WHAT IS REQUIRED | Every line of the listing that holds the word "linejoin" should be returned.

SUPPLIED MATERIAL |
-- Opening Marker --

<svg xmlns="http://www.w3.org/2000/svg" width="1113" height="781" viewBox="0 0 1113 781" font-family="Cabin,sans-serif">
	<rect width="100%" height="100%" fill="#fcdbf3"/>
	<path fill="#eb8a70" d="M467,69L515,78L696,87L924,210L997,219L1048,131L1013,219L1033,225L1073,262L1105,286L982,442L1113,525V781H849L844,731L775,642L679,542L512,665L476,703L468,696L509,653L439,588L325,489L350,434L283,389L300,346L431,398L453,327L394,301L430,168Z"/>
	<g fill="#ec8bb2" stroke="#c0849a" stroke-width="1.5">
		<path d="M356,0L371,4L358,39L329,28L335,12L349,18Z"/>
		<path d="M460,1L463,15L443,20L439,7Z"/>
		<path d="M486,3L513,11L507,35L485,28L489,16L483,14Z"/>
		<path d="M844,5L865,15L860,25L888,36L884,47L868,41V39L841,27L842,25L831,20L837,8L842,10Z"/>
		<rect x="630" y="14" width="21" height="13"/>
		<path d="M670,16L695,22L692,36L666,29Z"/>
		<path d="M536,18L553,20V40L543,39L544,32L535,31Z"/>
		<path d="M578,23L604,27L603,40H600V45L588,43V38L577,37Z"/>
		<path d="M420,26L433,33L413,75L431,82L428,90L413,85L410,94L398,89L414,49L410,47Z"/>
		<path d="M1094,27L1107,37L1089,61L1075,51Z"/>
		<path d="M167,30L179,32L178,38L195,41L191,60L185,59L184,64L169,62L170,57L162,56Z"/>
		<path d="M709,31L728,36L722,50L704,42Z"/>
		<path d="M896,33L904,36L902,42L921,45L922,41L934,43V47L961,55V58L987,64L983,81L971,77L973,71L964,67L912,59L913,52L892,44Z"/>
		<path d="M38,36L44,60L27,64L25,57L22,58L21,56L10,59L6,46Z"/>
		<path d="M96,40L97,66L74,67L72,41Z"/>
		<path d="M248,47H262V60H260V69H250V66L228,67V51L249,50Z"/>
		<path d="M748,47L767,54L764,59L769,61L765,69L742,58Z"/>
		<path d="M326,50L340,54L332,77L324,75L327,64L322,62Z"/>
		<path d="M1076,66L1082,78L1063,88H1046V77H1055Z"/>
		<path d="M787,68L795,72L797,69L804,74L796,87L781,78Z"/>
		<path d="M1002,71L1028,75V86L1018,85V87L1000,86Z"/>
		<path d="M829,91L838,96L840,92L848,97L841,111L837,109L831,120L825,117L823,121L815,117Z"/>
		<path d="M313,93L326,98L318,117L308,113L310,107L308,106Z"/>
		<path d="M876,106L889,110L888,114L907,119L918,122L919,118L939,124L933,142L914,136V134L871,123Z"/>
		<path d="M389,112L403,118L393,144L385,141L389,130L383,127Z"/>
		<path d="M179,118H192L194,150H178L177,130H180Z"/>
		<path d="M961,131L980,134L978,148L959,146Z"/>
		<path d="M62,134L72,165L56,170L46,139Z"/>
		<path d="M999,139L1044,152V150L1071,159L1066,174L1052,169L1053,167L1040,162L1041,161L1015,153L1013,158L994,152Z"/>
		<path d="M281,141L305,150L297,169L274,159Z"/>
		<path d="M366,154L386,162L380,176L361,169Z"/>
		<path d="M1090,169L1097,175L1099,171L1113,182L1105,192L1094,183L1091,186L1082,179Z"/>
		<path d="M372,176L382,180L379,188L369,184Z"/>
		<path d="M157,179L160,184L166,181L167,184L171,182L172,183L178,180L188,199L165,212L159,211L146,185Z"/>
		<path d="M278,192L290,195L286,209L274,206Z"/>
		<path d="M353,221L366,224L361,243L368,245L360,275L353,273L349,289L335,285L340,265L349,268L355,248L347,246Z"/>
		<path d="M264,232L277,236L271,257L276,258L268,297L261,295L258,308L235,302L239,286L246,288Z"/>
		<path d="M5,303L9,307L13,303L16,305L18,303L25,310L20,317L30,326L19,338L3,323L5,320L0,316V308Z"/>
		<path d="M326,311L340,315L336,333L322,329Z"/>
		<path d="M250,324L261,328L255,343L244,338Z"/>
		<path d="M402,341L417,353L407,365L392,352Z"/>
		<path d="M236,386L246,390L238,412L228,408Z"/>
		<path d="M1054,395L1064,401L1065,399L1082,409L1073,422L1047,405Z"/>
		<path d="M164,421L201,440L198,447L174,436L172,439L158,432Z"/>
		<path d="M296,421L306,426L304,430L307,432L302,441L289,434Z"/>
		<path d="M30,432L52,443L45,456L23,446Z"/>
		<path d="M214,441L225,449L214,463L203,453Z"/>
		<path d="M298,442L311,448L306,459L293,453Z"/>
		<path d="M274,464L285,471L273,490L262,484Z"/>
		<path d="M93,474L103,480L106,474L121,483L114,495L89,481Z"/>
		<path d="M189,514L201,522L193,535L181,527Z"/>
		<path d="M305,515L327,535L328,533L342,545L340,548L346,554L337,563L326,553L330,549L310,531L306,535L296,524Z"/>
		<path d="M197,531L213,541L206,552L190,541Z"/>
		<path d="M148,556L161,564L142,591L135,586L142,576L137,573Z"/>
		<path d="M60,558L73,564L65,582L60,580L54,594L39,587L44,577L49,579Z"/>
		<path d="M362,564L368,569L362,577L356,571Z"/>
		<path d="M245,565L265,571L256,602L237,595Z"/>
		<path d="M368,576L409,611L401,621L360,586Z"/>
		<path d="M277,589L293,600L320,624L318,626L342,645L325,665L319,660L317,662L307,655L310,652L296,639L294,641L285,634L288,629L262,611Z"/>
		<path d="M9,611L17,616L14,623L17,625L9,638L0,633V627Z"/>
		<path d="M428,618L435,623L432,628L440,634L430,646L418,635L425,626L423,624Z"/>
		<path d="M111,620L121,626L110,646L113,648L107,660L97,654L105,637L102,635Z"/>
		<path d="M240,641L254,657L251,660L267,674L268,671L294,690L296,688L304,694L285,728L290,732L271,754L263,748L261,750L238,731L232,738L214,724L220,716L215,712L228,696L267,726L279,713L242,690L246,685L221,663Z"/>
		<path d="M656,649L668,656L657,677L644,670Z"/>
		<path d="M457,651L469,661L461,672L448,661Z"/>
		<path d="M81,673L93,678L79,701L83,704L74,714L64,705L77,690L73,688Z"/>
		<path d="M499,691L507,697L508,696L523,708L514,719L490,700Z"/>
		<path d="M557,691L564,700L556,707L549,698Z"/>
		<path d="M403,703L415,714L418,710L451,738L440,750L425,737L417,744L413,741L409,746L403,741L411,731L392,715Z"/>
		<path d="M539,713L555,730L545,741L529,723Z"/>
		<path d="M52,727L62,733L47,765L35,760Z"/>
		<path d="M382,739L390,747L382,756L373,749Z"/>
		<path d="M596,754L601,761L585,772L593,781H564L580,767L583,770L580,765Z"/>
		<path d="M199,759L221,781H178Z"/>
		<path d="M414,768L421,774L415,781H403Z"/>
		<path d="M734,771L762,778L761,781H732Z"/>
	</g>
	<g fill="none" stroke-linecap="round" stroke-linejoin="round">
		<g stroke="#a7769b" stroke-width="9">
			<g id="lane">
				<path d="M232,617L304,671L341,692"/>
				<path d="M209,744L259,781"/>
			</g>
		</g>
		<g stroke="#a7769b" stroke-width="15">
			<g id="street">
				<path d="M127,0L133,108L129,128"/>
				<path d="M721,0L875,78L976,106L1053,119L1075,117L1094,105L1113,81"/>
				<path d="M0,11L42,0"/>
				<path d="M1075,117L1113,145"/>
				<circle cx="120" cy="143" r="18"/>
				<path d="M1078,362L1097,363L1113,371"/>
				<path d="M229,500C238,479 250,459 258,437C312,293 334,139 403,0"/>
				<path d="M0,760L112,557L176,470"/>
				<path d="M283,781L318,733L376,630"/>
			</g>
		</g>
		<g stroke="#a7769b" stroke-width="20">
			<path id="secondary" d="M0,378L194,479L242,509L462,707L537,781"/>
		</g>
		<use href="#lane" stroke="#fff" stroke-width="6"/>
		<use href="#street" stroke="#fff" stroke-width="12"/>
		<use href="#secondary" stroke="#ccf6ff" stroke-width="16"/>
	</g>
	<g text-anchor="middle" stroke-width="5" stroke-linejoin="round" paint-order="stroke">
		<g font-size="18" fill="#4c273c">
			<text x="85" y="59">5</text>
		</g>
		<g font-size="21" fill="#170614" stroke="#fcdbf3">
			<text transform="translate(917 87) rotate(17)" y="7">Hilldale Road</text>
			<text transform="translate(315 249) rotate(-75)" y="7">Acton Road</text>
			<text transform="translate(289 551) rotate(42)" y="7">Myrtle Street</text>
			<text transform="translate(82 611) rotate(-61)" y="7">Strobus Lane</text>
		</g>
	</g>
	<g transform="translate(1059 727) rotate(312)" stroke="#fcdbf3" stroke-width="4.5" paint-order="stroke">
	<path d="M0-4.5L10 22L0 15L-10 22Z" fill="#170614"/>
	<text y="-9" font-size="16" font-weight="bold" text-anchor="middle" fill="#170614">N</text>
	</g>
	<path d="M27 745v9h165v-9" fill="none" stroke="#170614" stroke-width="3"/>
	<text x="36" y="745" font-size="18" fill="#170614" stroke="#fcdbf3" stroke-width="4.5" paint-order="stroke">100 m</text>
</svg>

-- Closing Marker --

EXERCISE RESPONSE |
	<g fill="none" stroke-linecap="round" stroke-linejoin="round">
	<g text-anchor="middle" stroke-width="5" stroke-linejoin="round" paint-order="stroke">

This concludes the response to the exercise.